▶ Exercise
Within this material, how many lines include the word "Courtyard"? Answer with a number and nothing more.

--- Material for this exercise ---

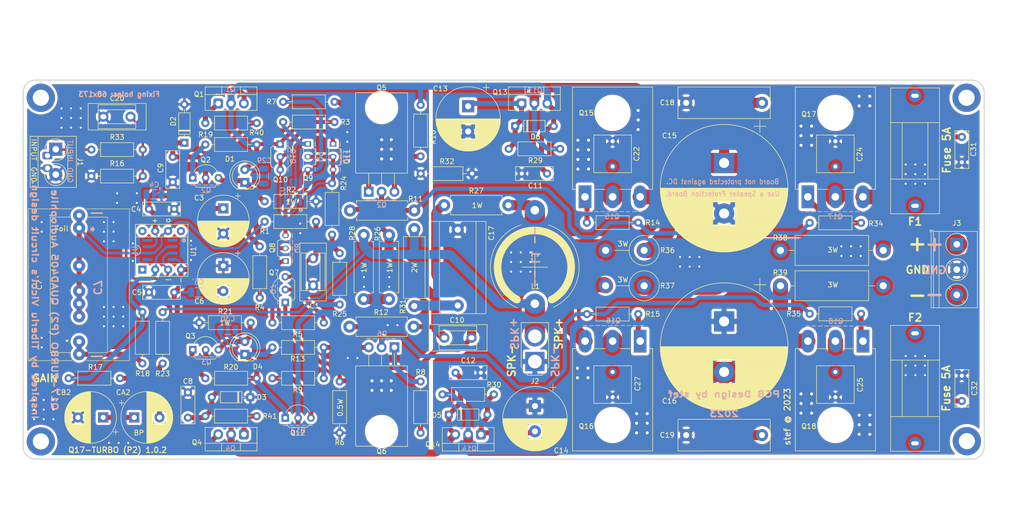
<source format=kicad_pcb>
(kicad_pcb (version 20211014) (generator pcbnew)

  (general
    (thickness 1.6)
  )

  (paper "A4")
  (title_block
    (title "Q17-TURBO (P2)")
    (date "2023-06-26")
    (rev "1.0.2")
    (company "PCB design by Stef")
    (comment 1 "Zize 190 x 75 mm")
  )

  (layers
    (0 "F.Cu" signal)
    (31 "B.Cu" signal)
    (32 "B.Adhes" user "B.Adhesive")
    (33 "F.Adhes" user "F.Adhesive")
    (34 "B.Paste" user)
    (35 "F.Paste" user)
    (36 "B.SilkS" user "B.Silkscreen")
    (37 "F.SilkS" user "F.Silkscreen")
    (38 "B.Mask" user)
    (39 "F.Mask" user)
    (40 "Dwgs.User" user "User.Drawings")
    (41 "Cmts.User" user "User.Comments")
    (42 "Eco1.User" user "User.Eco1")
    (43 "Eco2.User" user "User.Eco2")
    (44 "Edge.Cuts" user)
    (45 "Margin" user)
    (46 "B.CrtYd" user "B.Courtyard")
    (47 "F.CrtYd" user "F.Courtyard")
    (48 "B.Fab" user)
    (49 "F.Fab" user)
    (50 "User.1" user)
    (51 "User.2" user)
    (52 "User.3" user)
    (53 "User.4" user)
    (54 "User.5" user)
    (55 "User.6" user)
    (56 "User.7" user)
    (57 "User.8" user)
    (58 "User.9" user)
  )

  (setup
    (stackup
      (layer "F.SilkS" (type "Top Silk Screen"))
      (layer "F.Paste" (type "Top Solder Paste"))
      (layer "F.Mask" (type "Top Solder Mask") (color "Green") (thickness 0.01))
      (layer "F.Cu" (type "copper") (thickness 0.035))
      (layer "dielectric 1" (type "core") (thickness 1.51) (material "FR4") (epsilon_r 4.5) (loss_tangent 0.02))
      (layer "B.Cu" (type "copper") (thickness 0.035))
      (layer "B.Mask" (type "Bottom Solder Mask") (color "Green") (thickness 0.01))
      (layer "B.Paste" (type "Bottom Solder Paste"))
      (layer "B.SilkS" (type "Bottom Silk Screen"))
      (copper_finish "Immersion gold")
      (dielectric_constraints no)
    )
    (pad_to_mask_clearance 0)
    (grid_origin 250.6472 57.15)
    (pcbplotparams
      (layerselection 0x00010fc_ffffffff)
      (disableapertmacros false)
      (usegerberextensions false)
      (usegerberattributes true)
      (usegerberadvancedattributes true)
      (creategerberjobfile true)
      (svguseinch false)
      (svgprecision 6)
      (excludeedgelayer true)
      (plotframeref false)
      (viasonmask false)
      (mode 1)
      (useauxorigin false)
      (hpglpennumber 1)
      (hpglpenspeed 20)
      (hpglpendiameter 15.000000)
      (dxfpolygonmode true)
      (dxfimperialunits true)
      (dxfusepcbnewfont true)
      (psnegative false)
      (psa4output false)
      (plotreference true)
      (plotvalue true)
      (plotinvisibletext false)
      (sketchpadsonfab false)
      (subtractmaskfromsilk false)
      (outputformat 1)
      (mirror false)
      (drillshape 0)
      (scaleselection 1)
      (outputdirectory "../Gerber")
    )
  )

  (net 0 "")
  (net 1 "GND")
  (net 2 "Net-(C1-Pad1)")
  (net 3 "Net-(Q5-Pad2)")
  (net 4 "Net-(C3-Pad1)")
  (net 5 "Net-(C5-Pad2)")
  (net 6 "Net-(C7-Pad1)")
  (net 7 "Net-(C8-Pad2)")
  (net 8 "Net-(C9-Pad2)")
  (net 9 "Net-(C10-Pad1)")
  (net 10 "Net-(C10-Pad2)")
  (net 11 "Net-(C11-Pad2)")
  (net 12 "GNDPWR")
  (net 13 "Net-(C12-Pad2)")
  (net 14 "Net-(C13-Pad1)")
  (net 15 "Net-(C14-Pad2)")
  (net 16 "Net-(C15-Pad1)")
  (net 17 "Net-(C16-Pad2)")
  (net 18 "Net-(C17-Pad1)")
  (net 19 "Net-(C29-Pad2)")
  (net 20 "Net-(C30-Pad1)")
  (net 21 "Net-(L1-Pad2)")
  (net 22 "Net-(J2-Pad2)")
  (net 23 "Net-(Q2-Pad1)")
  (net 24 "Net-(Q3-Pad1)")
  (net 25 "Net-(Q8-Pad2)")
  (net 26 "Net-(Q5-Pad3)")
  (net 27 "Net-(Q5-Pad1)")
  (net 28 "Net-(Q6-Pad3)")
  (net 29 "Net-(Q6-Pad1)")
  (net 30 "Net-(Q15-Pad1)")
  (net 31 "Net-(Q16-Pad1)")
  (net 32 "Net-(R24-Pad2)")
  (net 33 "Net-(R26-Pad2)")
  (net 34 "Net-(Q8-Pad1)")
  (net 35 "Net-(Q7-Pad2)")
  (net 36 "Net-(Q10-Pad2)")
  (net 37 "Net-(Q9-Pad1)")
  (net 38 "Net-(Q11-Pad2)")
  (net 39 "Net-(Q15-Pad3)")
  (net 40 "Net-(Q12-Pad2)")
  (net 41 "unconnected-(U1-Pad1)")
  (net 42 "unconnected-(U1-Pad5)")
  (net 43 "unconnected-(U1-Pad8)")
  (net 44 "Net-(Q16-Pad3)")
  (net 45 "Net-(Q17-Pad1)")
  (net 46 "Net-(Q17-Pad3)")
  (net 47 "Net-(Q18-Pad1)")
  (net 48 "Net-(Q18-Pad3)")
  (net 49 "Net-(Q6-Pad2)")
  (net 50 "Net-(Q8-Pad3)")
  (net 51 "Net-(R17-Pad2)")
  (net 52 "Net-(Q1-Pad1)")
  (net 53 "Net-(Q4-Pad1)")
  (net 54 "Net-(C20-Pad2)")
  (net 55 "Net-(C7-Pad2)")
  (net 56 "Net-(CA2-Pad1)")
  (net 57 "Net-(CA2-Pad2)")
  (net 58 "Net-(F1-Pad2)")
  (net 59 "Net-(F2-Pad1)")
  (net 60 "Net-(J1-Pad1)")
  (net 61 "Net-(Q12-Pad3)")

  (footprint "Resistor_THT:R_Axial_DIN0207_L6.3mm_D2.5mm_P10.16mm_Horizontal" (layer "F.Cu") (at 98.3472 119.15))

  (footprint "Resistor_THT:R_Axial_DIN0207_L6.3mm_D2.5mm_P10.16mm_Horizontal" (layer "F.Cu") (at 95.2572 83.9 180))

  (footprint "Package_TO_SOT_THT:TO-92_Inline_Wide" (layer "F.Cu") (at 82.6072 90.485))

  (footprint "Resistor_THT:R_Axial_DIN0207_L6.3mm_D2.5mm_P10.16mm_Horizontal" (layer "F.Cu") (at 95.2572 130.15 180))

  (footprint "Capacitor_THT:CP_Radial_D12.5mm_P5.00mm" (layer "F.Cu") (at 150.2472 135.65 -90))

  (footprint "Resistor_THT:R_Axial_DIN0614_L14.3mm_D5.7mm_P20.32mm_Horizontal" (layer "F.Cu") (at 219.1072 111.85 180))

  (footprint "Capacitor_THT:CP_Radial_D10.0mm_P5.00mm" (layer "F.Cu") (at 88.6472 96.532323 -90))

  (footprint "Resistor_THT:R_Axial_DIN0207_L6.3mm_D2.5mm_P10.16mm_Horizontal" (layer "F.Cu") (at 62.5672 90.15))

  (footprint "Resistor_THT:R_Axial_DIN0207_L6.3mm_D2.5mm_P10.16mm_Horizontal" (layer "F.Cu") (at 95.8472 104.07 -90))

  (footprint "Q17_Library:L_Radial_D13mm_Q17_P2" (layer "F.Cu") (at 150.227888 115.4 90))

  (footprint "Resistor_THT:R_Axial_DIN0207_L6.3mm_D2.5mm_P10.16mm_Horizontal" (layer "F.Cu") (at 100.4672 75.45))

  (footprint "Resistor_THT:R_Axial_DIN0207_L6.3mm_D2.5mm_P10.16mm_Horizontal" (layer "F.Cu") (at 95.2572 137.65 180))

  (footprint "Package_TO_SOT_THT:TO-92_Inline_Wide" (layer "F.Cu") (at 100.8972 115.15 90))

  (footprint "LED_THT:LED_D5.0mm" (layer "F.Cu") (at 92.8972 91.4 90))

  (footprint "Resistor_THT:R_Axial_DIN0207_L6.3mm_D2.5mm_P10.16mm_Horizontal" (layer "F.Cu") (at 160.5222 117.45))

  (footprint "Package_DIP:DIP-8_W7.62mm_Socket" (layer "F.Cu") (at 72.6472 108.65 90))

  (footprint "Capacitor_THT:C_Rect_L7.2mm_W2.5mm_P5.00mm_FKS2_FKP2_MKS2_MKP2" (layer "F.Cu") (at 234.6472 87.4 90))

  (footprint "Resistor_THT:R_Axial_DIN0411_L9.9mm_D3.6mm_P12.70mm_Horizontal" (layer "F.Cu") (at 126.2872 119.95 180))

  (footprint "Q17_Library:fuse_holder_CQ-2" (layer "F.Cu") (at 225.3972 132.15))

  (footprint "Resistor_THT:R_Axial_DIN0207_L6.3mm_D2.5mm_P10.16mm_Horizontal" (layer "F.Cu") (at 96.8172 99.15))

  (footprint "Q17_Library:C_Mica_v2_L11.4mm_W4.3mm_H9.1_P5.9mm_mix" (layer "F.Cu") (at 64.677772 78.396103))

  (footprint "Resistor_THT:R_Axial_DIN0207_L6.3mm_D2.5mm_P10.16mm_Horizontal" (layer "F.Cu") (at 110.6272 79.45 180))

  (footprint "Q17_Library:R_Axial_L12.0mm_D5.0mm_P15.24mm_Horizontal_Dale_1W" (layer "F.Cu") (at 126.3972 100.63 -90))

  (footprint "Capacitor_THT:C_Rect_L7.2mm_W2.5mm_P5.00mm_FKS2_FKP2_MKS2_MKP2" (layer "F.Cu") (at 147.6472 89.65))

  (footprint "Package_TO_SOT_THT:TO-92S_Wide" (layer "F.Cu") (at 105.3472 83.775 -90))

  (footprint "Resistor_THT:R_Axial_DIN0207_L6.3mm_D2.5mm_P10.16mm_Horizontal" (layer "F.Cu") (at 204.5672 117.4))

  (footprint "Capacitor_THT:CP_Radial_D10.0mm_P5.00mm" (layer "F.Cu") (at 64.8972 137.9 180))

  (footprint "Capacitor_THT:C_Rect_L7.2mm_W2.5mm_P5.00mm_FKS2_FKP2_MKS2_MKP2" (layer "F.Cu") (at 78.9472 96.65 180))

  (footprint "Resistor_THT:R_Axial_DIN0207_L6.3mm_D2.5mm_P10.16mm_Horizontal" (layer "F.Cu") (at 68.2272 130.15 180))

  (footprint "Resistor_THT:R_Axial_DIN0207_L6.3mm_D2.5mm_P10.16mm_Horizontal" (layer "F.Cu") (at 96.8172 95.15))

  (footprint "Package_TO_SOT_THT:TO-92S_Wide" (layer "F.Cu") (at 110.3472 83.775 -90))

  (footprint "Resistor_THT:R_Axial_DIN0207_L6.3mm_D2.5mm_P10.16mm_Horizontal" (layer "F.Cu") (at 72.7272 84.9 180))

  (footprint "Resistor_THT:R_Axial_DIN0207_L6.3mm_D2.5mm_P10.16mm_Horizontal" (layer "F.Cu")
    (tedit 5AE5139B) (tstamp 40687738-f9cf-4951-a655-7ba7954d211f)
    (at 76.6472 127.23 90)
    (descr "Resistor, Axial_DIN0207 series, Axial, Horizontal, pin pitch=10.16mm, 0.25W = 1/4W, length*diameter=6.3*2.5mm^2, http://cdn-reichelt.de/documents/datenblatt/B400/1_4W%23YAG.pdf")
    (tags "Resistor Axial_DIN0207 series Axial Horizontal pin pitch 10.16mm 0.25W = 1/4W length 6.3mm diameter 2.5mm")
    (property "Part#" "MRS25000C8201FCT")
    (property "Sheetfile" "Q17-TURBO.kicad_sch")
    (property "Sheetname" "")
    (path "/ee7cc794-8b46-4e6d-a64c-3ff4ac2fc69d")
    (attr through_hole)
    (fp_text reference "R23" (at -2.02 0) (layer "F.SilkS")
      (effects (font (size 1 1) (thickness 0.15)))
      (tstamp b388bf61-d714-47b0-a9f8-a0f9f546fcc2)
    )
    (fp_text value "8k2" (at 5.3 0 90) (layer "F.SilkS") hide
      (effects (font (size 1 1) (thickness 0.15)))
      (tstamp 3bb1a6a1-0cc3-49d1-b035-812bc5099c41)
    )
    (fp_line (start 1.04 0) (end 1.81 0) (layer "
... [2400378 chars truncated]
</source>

---
--- Material for this exercise ---

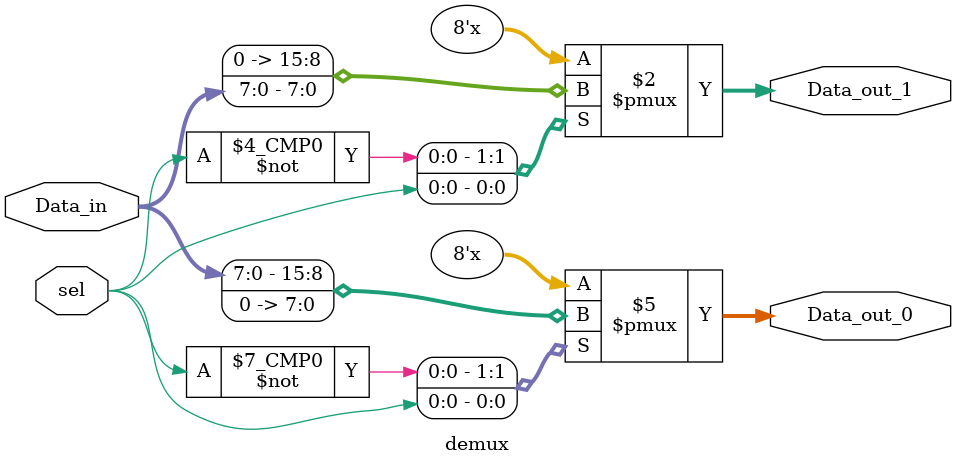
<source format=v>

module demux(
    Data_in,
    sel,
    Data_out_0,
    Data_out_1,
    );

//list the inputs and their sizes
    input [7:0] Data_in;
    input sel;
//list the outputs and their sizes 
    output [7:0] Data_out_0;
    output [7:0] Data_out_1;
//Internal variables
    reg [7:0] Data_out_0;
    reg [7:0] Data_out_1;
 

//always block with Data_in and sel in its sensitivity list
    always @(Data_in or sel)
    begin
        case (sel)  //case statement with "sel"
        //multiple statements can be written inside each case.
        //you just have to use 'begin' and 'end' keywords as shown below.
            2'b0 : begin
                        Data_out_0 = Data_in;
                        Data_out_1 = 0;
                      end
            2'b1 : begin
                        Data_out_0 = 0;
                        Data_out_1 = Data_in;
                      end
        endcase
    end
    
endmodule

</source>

---
--- Material for this exercise ---

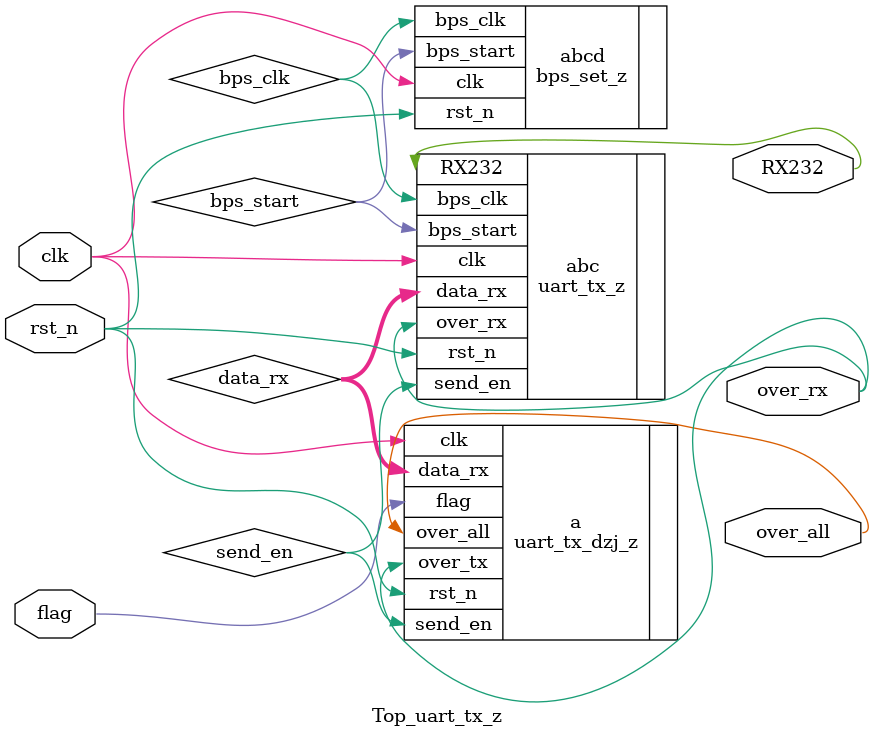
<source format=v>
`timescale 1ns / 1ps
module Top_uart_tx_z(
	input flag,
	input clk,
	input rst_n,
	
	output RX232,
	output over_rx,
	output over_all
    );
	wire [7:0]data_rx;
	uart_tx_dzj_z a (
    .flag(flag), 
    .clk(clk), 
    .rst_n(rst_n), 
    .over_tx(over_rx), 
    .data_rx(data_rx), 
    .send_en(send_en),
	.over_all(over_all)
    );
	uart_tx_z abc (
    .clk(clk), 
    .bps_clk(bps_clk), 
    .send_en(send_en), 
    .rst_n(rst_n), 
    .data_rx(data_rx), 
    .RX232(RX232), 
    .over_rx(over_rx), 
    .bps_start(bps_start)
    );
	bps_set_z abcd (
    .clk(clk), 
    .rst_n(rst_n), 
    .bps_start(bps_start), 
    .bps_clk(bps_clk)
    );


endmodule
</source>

---

▶ Reply
2